RE: Deprecating Future's .then()

On Tue, Jun 4, 2013 at 9:48 AM, Anne van Kesteren <annevk@annevk.nl> wrote:

> On Tue, Jun 4, 2013 at 8:55 AM, Sam Tobin-Hochstadt <samth@ccs.neu.edu> wrote:
>> Thinking about this more, I'm now unsure why both `fulfill` and
>> `resolve` are needed given the semantics of `.chain()` and `.then()`
>> described below.
>>
>> In particular, if `.then()` chains recursively *before* calling the
>> callback, then there's no difference between:
>>
>>     Future.resolve(x).then(v => ...)
>>
>> and
>>
>>     Future.fulfill(x).then(v => ...)
>>
>> even when `x` is a promise.  The only way to observe this is with `.chain()`.
>>
>> Thoughts?
>
> I'm just going to try to repeat what you said here to make sure I understand.
>
> Promise.resolve(val) creates a promise of val, regardless of whether
> val is a promise, has a callable then property, or anything like that.
> (In that sense it is equivalent to Future.accept() today.)
>
> promise.then() keeps unwrapping promise's internal value until it no
> longer has a callable then property at which point it invokes the
> relevant callback passed to promise.then(). (Exact algorithm TBD after
> broader agreement.)
>
> promise.chain() invokes its relevant callback with promise's internal value.
>
> promise.then() and promise.chain() return value (newPromise) is
> resolved with the return value of their callbacks after it has been
> unwrapped once.

In general, this approach is extremely interesting.

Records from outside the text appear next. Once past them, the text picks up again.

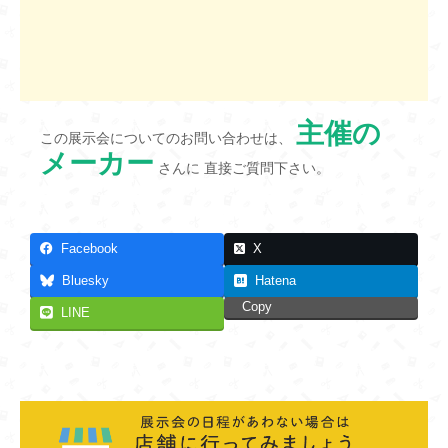
主催の
この展示会についてのお問い合わせは、
メーカー
さんに 直接ご質問下さい。
Facebook
X
Bluesky
Hatena
Copy
LINE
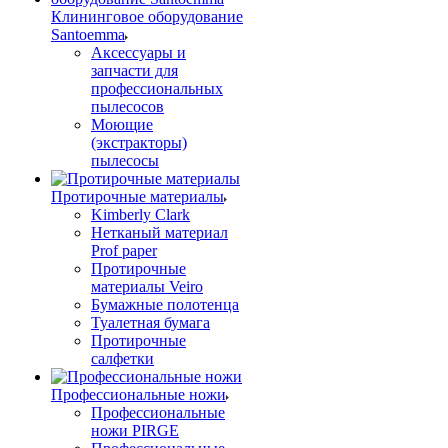
Клининговое оборудование
Santoemma
Аксессуары и
запчасти для
профессиональных
пылесосов
Моющие
(экстракторы)
пылесосы
Протирочные материалы
Kimberly Clark
Нетканый материал
Prof paper
Протирочные
материалы Veiro
Бумажные полотенца
Туалетная бумага
Протирочные
салфетки
Профессиональные ножи
Профессиональные
ножи PIRGE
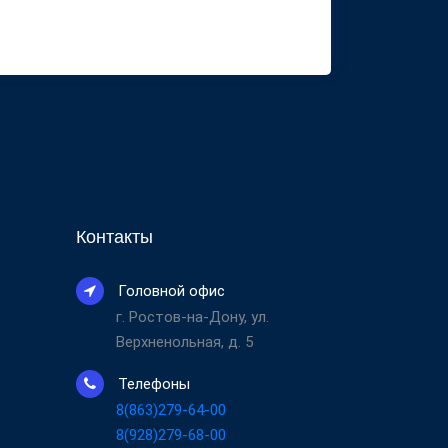
Контакты
Головной офис
г. Ростов-на-Дону, ул.
Верхненольная, д. 5
Телефоны
8(863)279-64-00
8(928)279-68-00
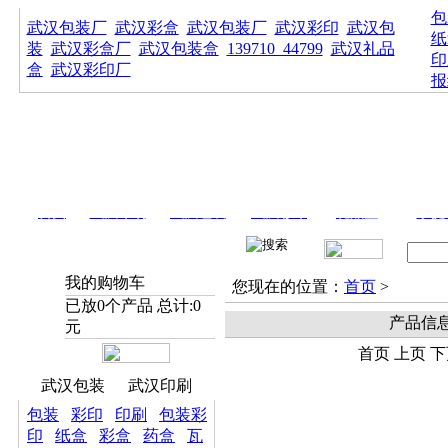
包
武汉包装厂
武汉彩盒
武汉包装厂
武汉彩印
武汉包
纸
装
武汉彩盒厂
武汉包装盒
139710_44799
武汉礼品
印
盒
武汉彩印厂
报
首页
武汉印刷
武汉包装
武汉彩印
礼品盒
手提
我的购物车
您现在的位置：
首页
>
已放
0
个产品 总计:
0
产品信
元
首页 上页 下
武汉包装
武汉印刷
包装
彩印
印刷
包装彩
印
纸盒
彩盒
药盒
瓦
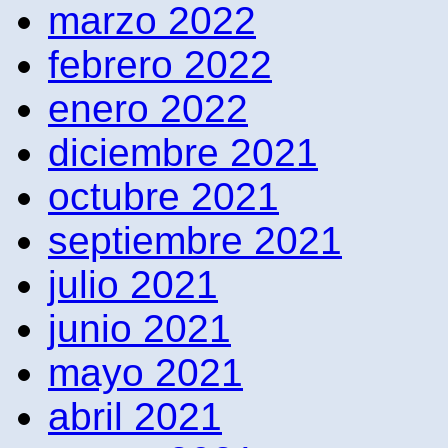
marzo 2022
febrero 2022
enero 2022
diciembre 2021
octubre 2021
septiembre 2021
julio 2021
junio 2021
mayo 2021
abril 2021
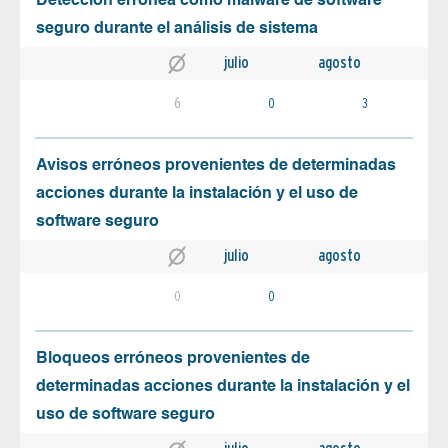
Detección errónea como malware de software
seguro durante el análisis de sistema
julio
agosto
6
0
3
Avisos erróneos provenientes de determinadas
acciones durante la instalación y el uso de
software seguro
julio
agosto
0
0
Bloqueos erróneos provenientes de
determinadas acciones durante la instalación y el
uso de software seguro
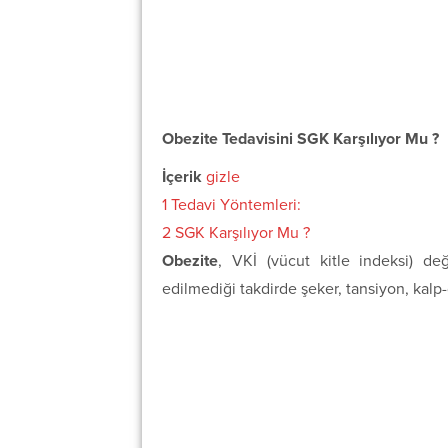
Obezite Tedavisini SGK Karşılıyor Mu ?
İçerik
gizle
1
Tedavi Yöntemleri:
2
SGK Karşılıyor Mu ?
Obezite
, VKİ (vücut kitle indeksi) de
edilmediği takdirde şeker, tansiyon, kalp-d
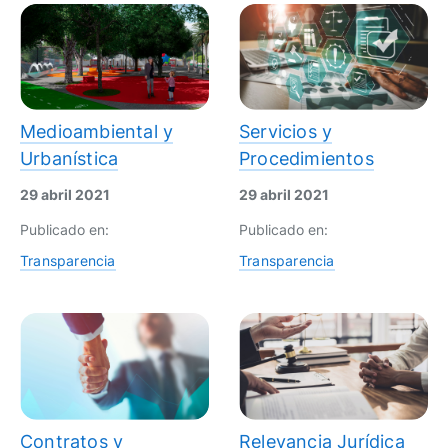
Medioambiental y
Servicios y
Urbanística
Procedimientos
29 abril 2021
29 abril 2021
Publicado en:
Publicado en:
Transparencia
Transparencia
Contratos y
Relevancia Jurídica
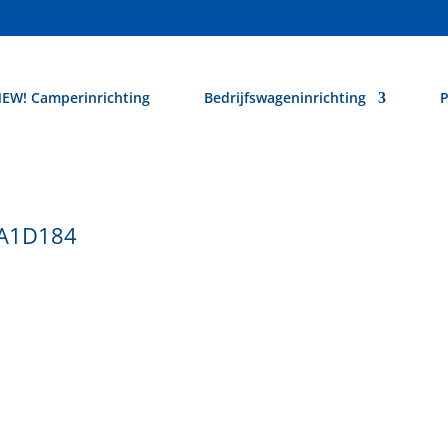
EW! Camperinrichting
Bedrijfswageninrichting
P
9A1D184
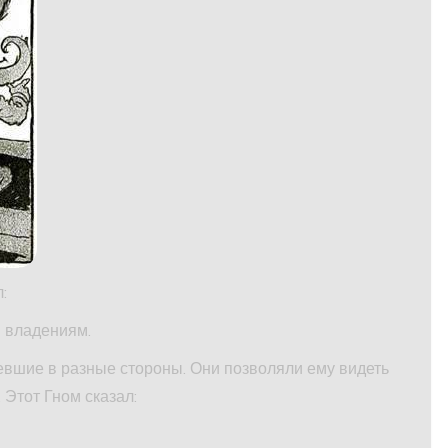
:
м владениям.
евшие в разные стороны. Они позволяли ему видеть
. Этот Гном сказал:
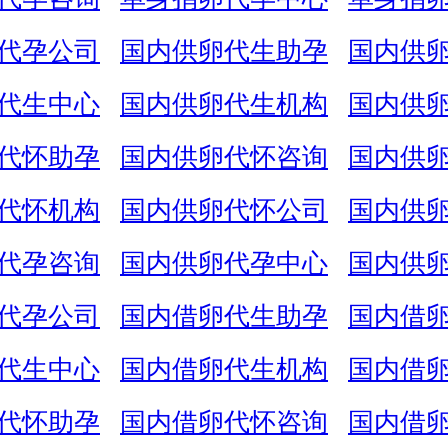
代孕公司
国内供卵代生助孕
国内供
代生中心
国内供卵代生机构
国内供
代怀助孕
国内供卵代怀咨询
国内供
代怀机构
国内供卵代怀公司
国内供
代孕咨询
国内供卵代孕中心
国内供
代孕公司
国内借卵代生助孕
国内借
代生中心
国内借卵代生机构
国内借
代怀助孕
国内借卵代怀咨询
国内借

The shift from focusing on promise fulfillment and being in the three states of pending, fulfilled, and rejected to focusing on promise resolution and being in the two "fates" of unresolved and resolved is a big difference. But it is probably a win as it ends up eliminating the state concept almost entirely, making it just an emergent way of describing what happens with `then`.

One point I am not entirely clear on is why there is *any* unwrapping of return values, as in the last step Anne describes. For consumption with `then` it seems to make no difference. I assume this is to match flatMap or bind semantics from other languages, so that if you use `chain` exclusively you match Haskell/Scala/et al. semantics?

I also think the name "chain" is pretty confusing, especially in light of already-existing terminology around promise chaining [1]. Is there precedence for it in other languages? flatMap seems clearest to me so far.